By Diane Bartz
WASHINGTON (Reuters) – U.S. antitrust enforcers will argue on Wednesday that a federal judge got it wrong when she ruled that Microsoft’s $69 billion deal to buy “Call of Duty” maker Activision Blizzard was legal under competition law, in their latest attempt to stop the deal.
Microsoft closed the deal, originally proposed in January 2022 as the biggest acquisition in the history of the gaming industry, on Oct. 13 of this year after obtaining the approval of British regulators.
The Federal Trade Commission, however, is expected to tell a three-judge appeals court panel in California that the lower-court judge held the agency to too high a standard, effectively requiring it to prove that the deal was anticompetitive when the standard is simply that the deal raises serious competitive concerns.
The FTC is fighting an uphill battle, given that it lost the lower-court fight and that the EU and Britain have signed off on the deal.
The legal battle is part of a broader push by the Biden administration to fight mergers and price hikes that affect consumers in areas ranging from medicines to airline tickets.
The FTC is also expected to argue the judge was wrong to rely on deals that Microsoft struck with rivals to distribute games as proof the merger would not hurt competition.

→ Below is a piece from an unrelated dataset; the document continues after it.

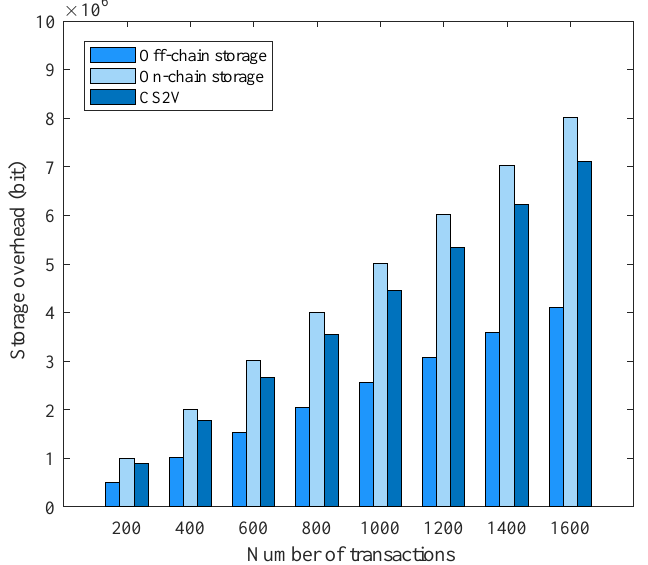
Figure 10. Storage overhead comparison with CS2V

The FTC filed a lawsuit aimed at stopping the deal in December 2022, arguing that Microsoft would use Activision’s popular games to suppress competition to its Xbox consoles and dominate fast-growing subscription and cloud gaming businesses. But a federal judge in California ruled in July that it failed to make its case.

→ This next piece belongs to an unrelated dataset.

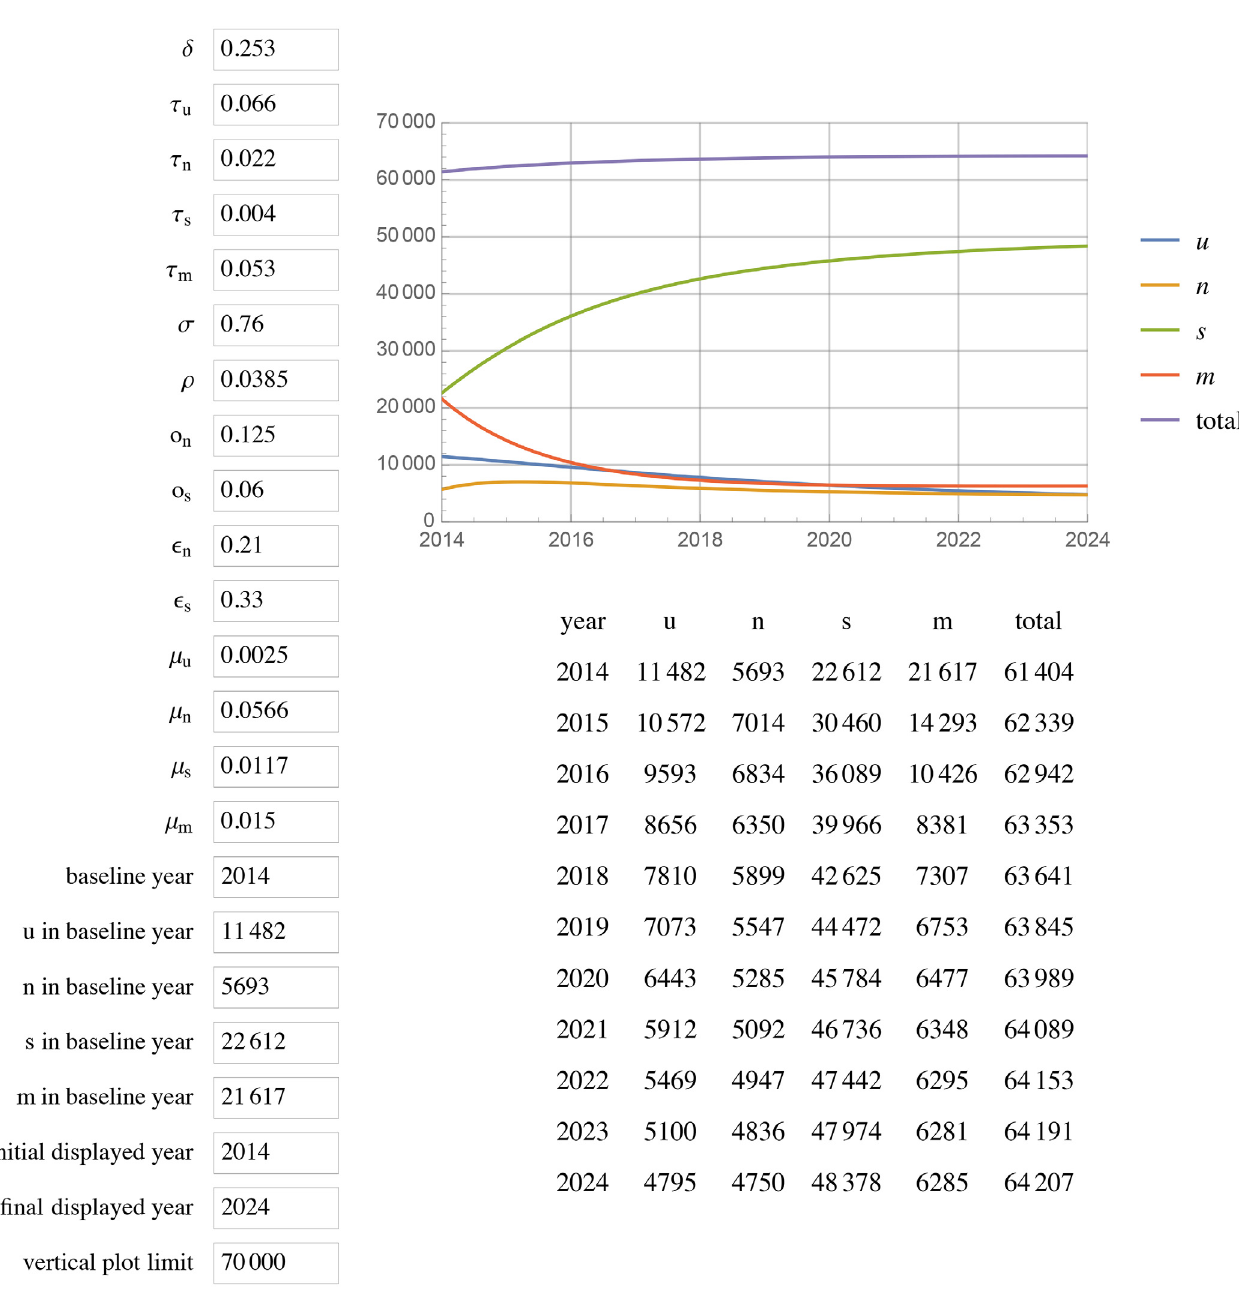
Fig 5. HIV prevalence projections with multiple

Microsoft is expected to argue that the FTC has failed to show that the judge erred in her ruling. It will also contend that the agency failed to show that Microsoft had an incentive to withhold “Call of Duty” from rival gaming platforms.
The judges on the panel are scheduled to be Daniel Collins and Danielle Forrest, both nominated by former President Donald Trump, and Jennifer Sung, nominated by President Joe Biden.